Monday, November 29, 2010

Blog #10

Yeah! Last one. This is due before your final exam (the week of the 13th). HAVE IT DONE BY THE TIME YOU SHOW UP FOR YOUR FINAL EXAM.

What did you learn in this class? Be specific! Telling me what a great teacher I am and how you have learned SOOOO much is NOT what I'm after (although the "great teacher" part is always appreciated). I want specifics--what will you do in your writing in the future that you didn't do before this class? What aspects of the class made you feel the best about your own writing and development as a writer?

Again, this is the LAST blog entry you are going to do for me. This is for all the marbles. I expect at LEAST 3 LONG paragraphs. Tell me everything (your wishes, your dreams, your development as a writer, your children's shoe sizes, etc. -- just kidding about the shoes, really).

It has been such a pleasure the work with you all this term.

Thank you for a great semester!

Thursday, November 18, 2010

Blog #8 & Blog #9

Take your time on these and I'll look at both of them after Thanksgiving break.

Blog #8

How is your research paper going? What trouble are you having? What is going well? Be as detailed as you can as this will help you to "think out" any issues in your paper.

Blog #9

This blog should be a free write. I would like you to write a really, really long (4-5 paragraph) blog about this.

In the syllabus, I listed a few goals for this course. They follow, here:

1. Comprehend, analyze, and articulate a well-reasoned response to a variety of texts,
from student writing to published writing to academic discourse;
2. Evidence an understanding of how topic, audience, purpose, voice, and levels of
formality interact and vary in different rhetorical situations, in academic
disciplines, and discourse communities;
3. Utilize various invention, drafting, and revising/editing strategies to meet the
purposes of different writing situations, materials available to the student, and
length of time available for the task;
4. Engage a topic in which the student explores writing as a means of self-discovery,
establishes a voice appropriate to the topic selected and rhetorical context, and
produces a text that is designed to persuade the reader of the student’s
5. Clarify major aims, arrange material to support aims, and provide sufficient
materials to satisfy expectations of readers;
6. Understand the process of research, both in the library and through electronic
media, and develop effective research strategies;
7. Select, evaluate, and interact effectively with sources, subordinating them to the
student’s purpose and creating confidence that the sources have been fairly
represented and acknowledged with academic integrity, particularly in
summarizing, paraphrasing, and quoting statements or reproducing audio-visual
8. Demonstrate a satisfactory control over the conventions of edited American
English and competently attend to the elements of presentation (including layout,
visual elements, format, printing, and consistent style of documentation)
appropriate to the academic discipline or discourse community;
9. Ethically employ appropriate computer-generated technology to the production of
a writing project;
10. Recognize the importance of writing as essential to inquiry, learning, thinking,
communicating, life-long learning, and as a career skill.

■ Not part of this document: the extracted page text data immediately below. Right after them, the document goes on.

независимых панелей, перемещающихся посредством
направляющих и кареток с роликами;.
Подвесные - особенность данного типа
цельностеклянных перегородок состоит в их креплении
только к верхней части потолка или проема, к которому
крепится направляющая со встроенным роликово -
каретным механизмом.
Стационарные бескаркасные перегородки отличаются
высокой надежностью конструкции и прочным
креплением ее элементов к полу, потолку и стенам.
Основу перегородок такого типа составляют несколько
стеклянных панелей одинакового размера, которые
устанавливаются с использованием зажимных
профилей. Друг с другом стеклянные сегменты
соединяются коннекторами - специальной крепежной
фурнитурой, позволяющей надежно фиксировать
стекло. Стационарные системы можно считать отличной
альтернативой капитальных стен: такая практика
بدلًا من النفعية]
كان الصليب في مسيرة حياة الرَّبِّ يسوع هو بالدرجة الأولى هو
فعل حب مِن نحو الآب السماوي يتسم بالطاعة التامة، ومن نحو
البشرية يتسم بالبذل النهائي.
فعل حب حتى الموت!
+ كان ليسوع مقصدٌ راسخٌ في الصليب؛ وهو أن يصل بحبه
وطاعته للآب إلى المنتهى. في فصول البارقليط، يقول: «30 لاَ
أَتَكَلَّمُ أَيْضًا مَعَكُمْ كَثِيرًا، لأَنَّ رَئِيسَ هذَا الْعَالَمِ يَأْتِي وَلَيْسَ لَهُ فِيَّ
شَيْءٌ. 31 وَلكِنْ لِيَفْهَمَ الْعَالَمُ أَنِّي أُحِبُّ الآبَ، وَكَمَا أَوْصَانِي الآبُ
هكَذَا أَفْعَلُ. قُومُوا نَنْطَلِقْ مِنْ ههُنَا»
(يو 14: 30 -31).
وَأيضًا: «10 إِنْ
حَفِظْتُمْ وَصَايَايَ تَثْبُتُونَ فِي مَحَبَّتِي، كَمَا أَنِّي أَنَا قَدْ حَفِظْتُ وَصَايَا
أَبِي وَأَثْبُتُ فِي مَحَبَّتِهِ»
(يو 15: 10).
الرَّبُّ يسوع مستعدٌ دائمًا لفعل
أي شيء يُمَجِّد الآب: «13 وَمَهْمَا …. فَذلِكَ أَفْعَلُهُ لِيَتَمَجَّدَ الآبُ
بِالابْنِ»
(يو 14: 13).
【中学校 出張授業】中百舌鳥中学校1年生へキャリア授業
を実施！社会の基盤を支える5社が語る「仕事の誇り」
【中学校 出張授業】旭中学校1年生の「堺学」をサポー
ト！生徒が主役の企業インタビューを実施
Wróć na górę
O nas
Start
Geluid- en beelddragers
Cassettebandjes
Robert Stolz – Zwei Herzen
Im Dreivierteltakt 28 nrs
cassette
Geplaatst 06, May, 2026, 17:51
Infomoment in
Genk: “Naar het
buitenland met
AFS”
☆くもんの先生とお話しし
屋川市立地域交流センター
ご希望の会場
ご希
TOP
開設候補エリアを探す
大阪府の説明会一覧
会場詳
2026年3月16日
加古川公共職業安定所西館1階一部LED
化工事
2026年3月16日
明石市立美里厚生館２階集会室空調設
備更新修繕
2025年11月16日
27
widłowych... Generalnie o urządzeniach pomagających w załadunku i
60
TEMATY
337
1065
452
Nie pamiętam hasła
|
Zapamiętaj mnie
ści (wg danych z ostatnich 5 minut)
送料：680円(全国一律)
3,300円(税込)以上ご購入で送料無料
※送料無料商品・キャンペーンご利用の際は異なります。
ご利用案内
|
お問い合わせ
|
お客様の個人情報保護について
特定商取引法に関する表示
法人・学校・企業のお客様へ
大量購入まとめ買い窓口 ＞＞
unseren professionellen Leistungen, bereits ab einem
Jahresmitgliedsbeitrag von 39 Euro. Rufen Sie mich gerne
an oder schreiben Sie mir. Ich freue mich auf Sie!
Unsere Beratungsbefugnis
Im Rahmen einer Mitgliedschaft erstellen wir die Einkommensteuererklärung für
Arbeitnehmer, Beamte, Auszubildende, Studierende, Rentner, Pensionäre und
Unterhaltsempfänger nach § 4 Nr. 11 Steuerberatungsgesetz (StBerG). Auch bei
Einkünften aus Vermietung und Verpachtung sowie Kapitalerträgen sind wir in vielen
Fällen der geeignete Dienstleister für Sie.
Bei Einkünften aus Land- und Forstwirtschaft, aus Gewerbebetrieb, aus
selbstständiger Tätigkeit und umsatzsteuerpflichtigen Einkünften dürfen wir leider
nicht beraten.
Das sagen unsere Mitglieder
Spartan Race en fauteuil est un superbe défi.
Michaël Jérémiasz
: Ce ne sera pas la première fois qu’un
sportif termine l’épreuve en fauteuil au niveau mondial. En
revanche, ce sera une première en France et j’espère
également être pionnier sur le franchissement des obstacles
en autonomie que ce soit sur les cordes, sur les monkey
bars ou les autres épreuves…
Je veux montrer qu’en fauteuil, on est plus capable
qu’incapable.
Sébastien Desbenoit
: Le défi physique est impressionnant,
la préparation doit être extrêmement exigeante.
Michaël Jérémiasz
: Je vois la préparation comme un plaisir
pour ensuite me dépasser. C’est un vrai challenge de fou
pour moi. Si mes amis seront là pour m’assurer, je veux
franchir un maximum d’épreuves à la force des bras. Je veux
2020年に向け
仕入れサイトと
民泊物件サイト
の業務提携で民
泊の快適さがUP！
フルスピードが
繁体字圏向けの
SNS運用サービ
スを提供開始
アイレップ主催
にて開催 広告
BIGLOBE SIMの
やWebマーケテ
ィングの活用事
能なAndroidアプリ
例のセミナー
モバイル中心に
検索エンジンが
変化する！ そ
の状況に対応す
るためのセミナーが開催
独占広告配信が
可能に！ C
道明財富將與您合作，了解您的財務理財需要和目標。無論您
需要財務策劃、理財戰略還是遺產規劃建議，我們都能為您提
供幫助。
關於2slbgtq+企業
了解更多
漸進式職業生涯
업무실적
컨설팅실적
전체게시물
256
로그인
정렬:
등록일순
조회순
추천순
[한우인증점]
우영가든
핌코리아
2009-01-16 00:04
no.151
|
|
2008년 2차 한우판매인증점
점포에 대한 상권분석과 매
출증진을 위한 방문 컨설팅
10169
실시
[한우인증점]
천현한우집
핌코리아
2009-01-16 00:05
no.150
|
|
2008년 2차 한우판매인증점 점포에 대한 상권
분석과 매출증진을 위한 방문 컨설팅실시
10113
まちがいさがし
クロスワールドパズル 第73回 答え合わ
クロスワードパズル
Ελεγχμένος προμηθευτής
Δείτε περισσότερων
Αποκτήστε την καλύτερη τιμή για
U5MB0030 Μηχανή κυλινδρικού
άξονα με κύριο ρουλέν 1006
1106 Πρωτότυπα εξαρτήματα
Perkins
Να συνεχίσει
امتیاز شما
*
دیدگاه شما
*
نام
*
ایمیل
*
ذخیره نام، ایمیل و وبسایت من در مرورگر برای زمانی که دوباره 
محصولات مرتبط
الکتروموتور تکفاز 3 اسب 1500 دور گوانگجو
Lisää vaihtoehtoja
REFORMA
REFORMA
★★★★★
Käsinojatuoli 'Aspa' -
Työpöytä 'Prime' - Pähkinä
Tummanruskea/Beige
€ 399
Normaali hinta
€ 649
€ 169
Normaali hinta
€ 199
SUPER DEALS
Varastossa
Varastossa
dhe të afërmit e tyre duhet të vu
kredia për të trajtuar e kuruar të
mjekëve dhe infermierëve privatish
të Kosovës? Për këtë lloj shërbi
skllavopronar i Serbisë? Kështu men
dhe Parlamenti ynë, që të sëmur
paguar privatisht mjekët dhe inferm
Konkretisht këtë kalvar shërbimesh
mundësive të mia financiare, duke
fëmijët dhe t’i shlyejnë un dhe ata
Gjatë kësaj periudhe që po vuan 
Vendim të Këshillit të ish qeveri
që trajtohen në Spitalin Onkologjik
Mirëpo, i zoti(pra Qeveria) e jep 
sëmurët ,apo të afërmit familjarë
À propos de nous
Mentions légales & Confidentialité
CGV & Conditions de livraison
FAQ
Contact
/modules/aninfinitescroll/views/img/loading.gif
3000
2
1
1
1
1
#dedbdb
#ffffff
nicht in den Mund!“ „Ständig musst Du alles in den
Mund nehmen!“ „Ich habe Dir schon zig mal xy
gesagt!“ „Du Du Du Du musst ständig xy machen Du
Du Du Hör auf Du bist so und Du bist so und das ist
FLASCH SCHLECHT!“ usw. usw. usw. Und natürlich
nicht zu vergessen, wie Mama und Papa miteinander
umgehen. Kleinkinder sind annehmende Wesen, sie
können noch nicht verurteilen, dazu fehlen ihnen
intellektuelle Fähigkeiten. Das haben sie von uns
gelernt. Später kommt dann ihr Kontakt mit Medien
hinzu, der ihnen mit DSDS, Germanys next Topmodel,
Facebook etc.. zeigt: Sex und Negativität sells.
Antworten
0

How did you meet or are you meeting these goals? In which papers? What revisions are you still working on? Why?

If you are having problems writing this, I suggest that you take a look at Michelle's example. Here's a link to her electronic portfolio.

Remember that her "guiding reflection" is focused on other course goals, but they are similar to ours. Follow through the whole portfolio to get a good idea of what I want you to do -- only you lucked out and you needn't compose an electronic portfolio.

This course was equivalent to English 101 at WCC. Keep that in mind. Also, the links contained in Michelle's guiding reflection, itself, are different than those in the bar at the top of the page. For example, the link to Essay 1 at the top of the page takes you to a final copy of that paper. In the guiding reflection, there is a copy of the paper that has "reflection" as an actual part of the document. There are additional links there, too. It's just a really good portfolio -- she was also an adult, returning student with a "unique" past.


Tuesday, November 9, 2010

Blog #7

Define "humor." Are you thinking of Jim Carrey movies, or something more subtle? Do you have to laugh out loud when something is funny? Was the article about the cocaine dealer that we read, "funny."

Also, define "style." Are you picturing Jane Seymour or Sean Connery, or are you thinking of the ways in which you incorporate "style" into your papers.

Remember, YOU have a voice -- how do you get it into your papers?

This blog is due on Saturday, November 13th at midnight.